## AIM OF THE TASK
Return each line of the data below verbatim; pictures are to be left out.

## ENTRIES SUPPLIED
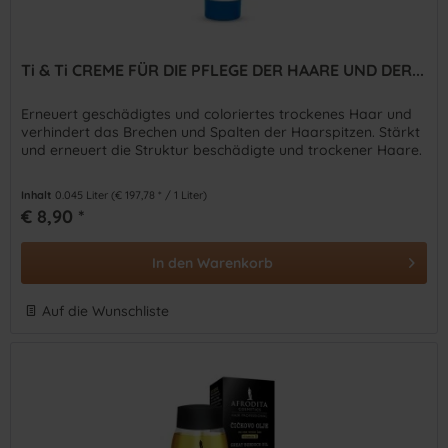
Ti & Ti CREME FÜR DIE PFLEGE DER HAARE UND DER...
Erneuert geschädigtes und coloriertes trockenes Haar und
verhindert das Brechen und Spalten der Haarspitzen. Stärkt
und erneuert die Struktur beschädigte und trockener Haare.
Inhalt
0.045 Liter
(€ 197,78 * / 1 Liter)
€ 8,90 *
In den
Warenkorb
Auf die Wunschliste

## REPLY
Ti & Ti CREME FÜR DIE PFLEGE DER HAARE UND DER...
Erneuert geschädigtes und coloriertes trockenes Haar und
verhindert das Brechen und Spalten der Haarspitzen. Stärkt
und erneuert die Struktur beschädigte und trockener Haare.
Inhalt
0.045 Liter
(€ 197,78 * / 1 Liter)
€ 8,90 *
In den
Warenkorb
Auf die Wunschliste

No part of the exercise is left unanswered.